Many Rhino Calves Swept Away In Recent Flooding In Nepal

Many Rhino Calves Swept Away In Recent Flooding In Nepal

Sept. 16, 2017, 10:26 a.m.

Many calves of endangered one-horned rhino might have been swept away in the flooding in the Chitwan National Park, estimated the CNP.

According to a news report published by Rashtriya Samachar Samiti, the CNP has proposed a rhino count in the next year, breaking the regular routine of conducting a rhino census in every four years. The previous count was carried out in 2015.

CNP Chief Conservation Officer Ram Chandra Kandel informed, “Around 50 calves of rhino are born every year, and that calves along with their mothers might have been washed away in the disaster.”

Three rhinos were killed in the flooding, he said.

So far eight rhinos that were swept away in the disaster and dumped at an Indian place were rescued and taken to the CNP, he said adding “Another is still stranded there.”

Likewise, a rhino, which was washed in the calamity, is stranded in Narasahi in Nawalparasi and another one is at Tribeni with its calf.

CNP Information Officer Nurendra Aryal said the rhino calves remain with their mother for nearly three years. This means that some 150 calves are estimated to be with the mother.

The rhinos were swept away by the extensive floods triggered by the incessant rainfall in August. Most of the rhinos rescued from the Indian area are adult rhinos.

According to the Park employees, the rhinos in the park are in a state of confusion as they were washed away from their habitat to new places by the floods.
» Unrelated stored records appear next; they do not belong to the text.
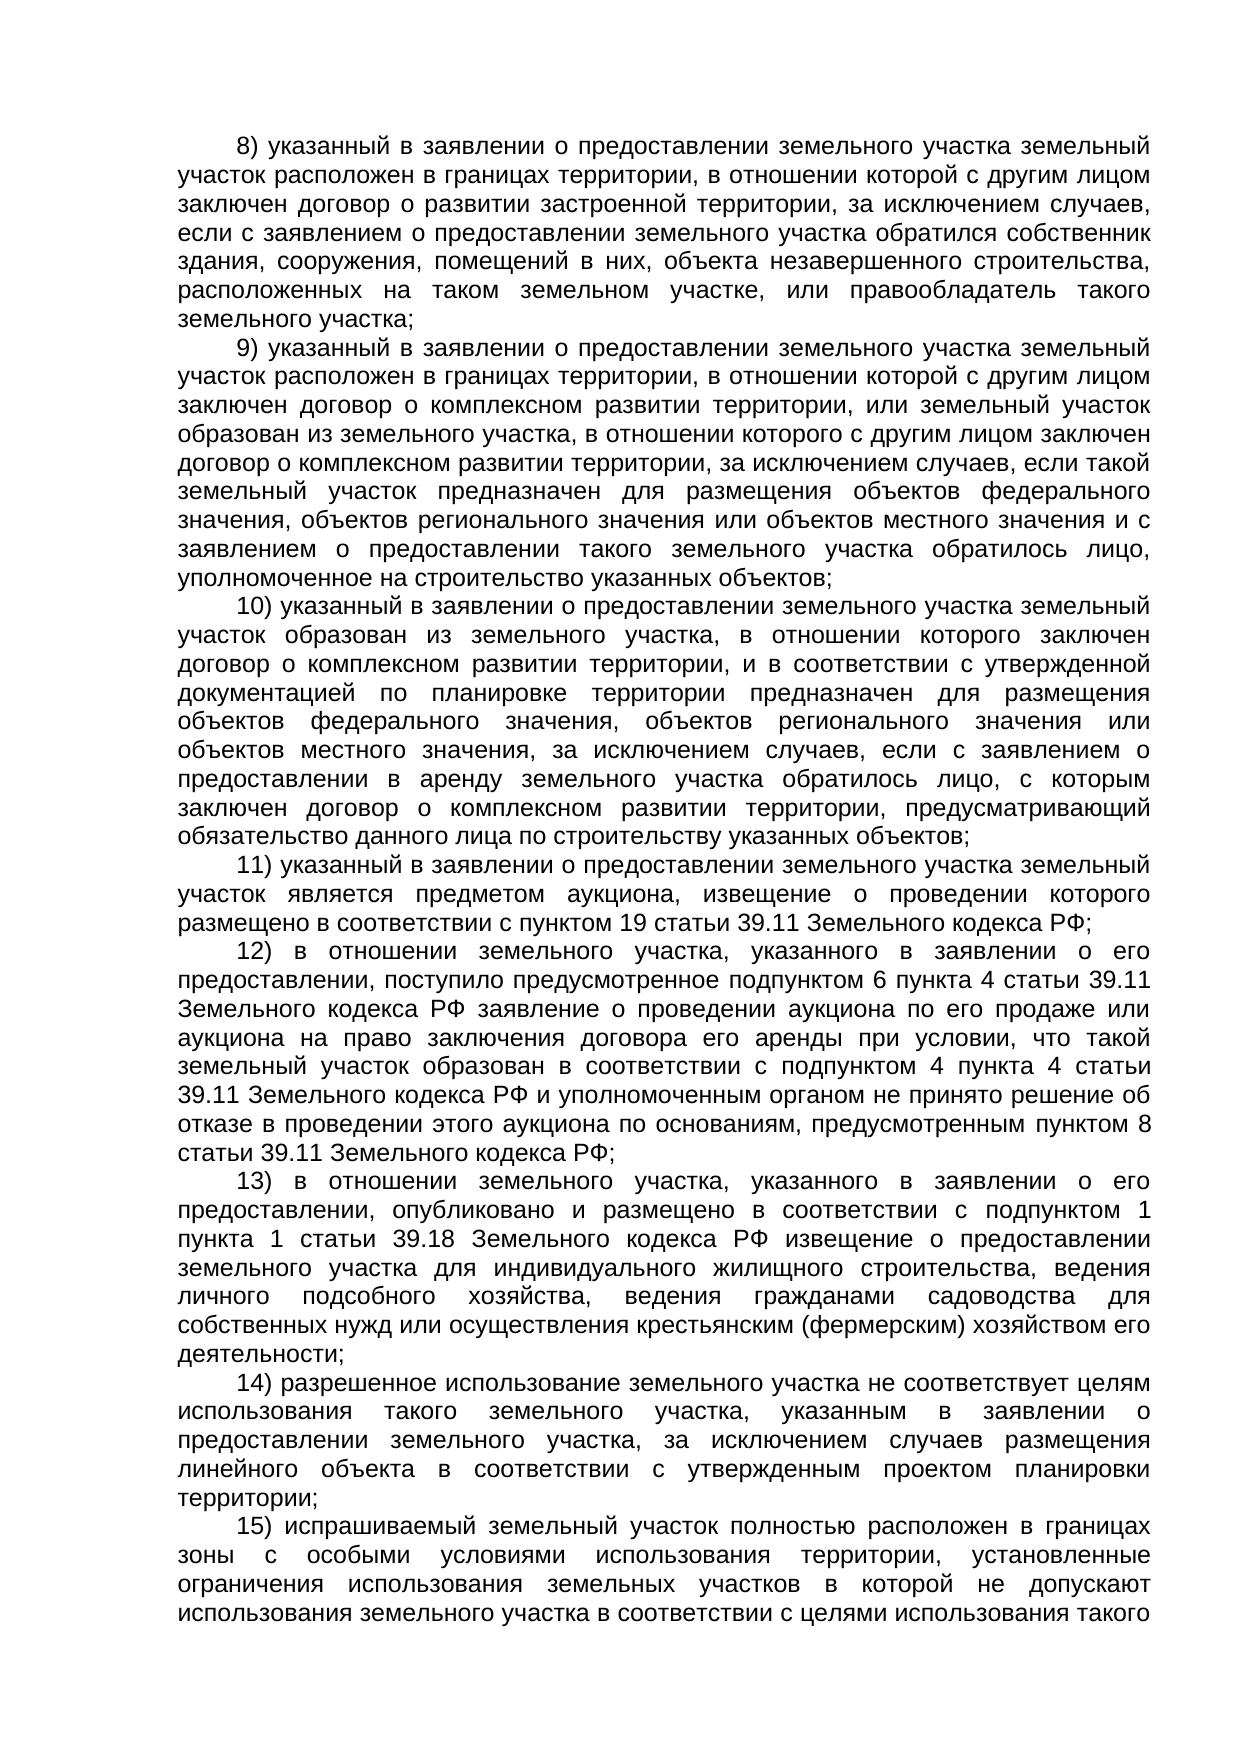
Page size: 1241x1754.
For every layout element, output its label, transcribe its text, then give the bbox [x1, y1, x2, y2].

text 10) указанный в заявлении о предоставлении земельного участка земельный участок образован из земельного участка, в отношении которого заключен договор о комплексном развитии территории, и в соответствии с утвержденной документацией по планировке территории предназначен для размещения объектов федерального значения, объектов регионального значения или объектов местного значения, за исключением случаев, если с заявлением о предоставлении в аренду земельного участка обратилось лицо, с которым заключен договор о комплексном развитии территории, предусматривающий обязательство данного лица по строительству указанных объектов; [177, 591, 1152, 850]
text 14) разрешенное использование земельного участка не соответствует целям использования такого земельного участка, указанным в заявлении о предоставлении земельного участка, за исключением случаев размещения линейного объекта в соответствии с утвержденным проектом планировки территории; [177, 1367, 1152, 1511]
text 12) в отношении земельного участка, указанного в заявлении о его предоставлении, поступило предусмотренное подпунктом 6 пункта 4 статьи 39.11 Земельного кодекса РФ заявление о проведении аукциона по его продаже или аукциона на право заключения договора его аренды при условии, что такой земельный участок образован в соответствии с подпунктом 4 пункта 4 статьи 39.11 Земельного кодекса РФ и уполномоченным органом не принято решение об отказе в проведении этого аукциона по основаниям, предусмотренным пунктом 8 статьи 39.11 Земельного кодекса РФ; [177, 936, 1152, 1166]
text 11) указанный в заявлении о предоставлении земельного участка земельный участок является предметом аукциона, извещение о проведении которого размещено в соответствии с пунктом 19 статьи 39.11 Земельного кодекса РФ; [177, 850, 1152, 936]
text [177, 1511, 1152, 1626]
text 13) в отношении земельного участка, указанного в заявлении о его предоставлении, опубликовано и размещено в соответствии с подпунктом 1 пункта 1 статьи 39.18 Земельного кодекса РФ извещение о предоставлении земельного участка для индивидуального жилищного строительства, ведения личного подсобного хозяйства, ведения гражданами садоводства для собственных нужд или осуществления крестьянским (фермерским) хозяйством его деятельности; [177, 1166, 1152, 1367]
text 9) указанный в заявлении о предоставлении земельного участка земельный участок расположен в границах территории, в отношении которой с другим лицом заключен договор о комплексном развитии территории, или земельный участок образован из земельного участка, в отношении которого с другим лицом заключен договор о комплексном развитии территории, за исключением случаев, если такой земельный участок предназначен для размещения объектов федерального значения, объектов регионального значения или объектов местного значения и с заявлением о предоставлении такого земельного участка обратилось лицо, уполномоченное на строительство указанных объектов; [177, 332, 1152, 591]
text 8) указанный в заявлении о предоставлении земельного участка земельный участок расположен в границах территории, в отношении которой с другим лицом заключен договор о развитии застроенной территории, за исключением случаев, если с заявлением о предоставлении земельного участка обратился собственник здания, сооружения, помещений в них, объекта незавершенного строительства, расположенных на таком земельном участке, или правообладатель такого земельного участка; [177, 131, 1152, 332]
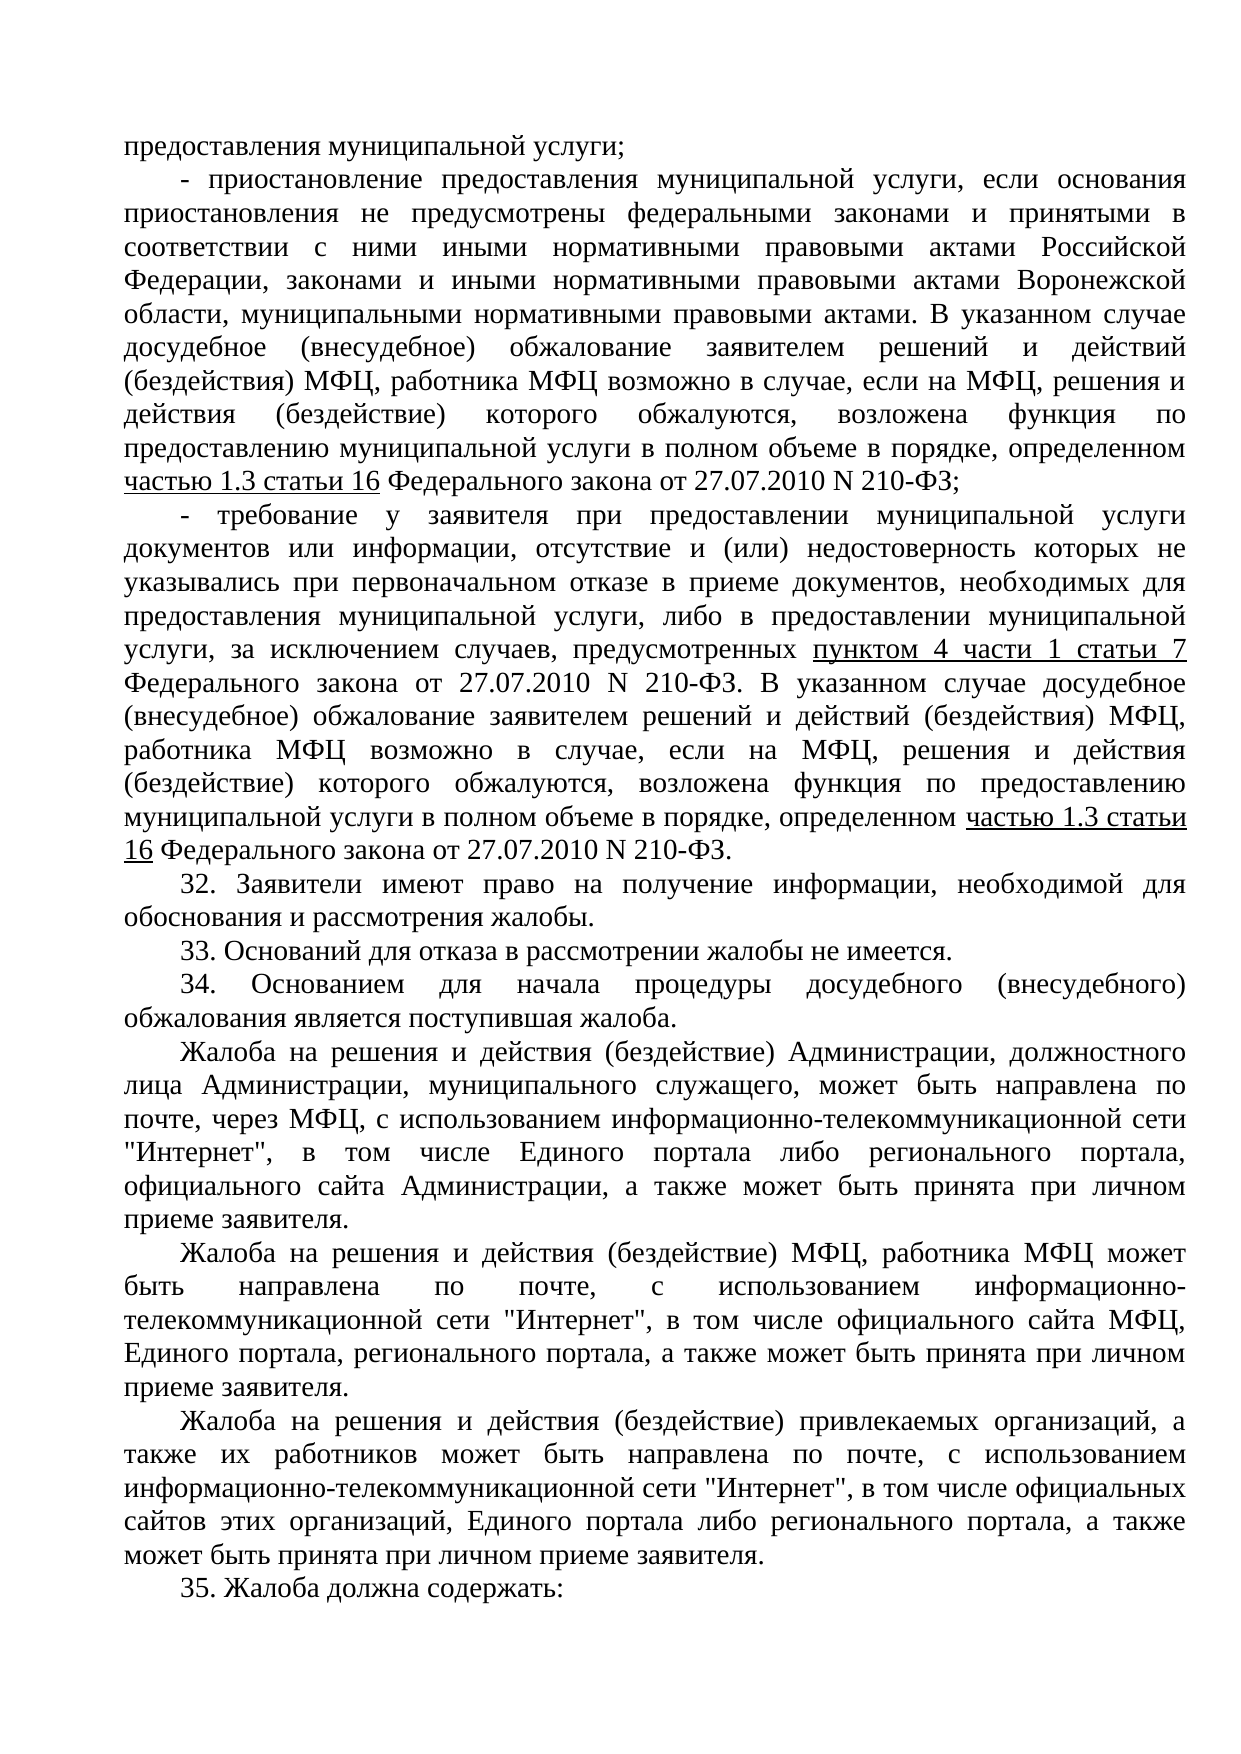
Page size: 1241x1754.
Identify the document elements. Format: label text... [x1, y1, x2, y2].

text 33. Оснований для отказа в рассмотрении жалобы не имеется. [124, 933, 1187, 967]
text - приостановление предоставления муниципальной услуги, если основания приостановления не предусмотрены федеральными законами и принятыми в соответствии с ними иными нормативными правовыми актами Российской Федерации, законами и иными нормативными правовыми актами Воронежской области, муниципальными нормативными правовыми актами. В указанном случае досудебное (внесудебное) обжалование заявителем решений и действий (бездействия) МФЦ, работника МФЦ возможно в случае, если на МФЦ, решения и действия (бездействие) которого обжалуются, возложена функция по предоставлению муниципальной услуги в полном объеме в порядке, определенном частью 1.3 статьи 16 Федерального закона от 27.07.2010 N 210-ФЗ; [124, 162, 1187, 497]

Even the rescued rhinos are the feeble and emaciated condition as they went without food and post-disaster trauma for nearly three weeks.

Chief Conservation Officer Kandel said that they were proposing to hold a rhino census in 2018 for determining the exact rhino population in the park after the flooding.

As per the 2015 rhino census, the number of rhinos in the park was 605. Eight rhinos were shifted to Bardia and five to Shuklaphanta from the CNP in the subsequent years.

The Park is also planning to hold a tiger census to ascertain the tiger population as they were also washed away by the flood.

It is estimated that more than 1000 herbivores including wild boars, deer, and spotted deer among others also died in the flood.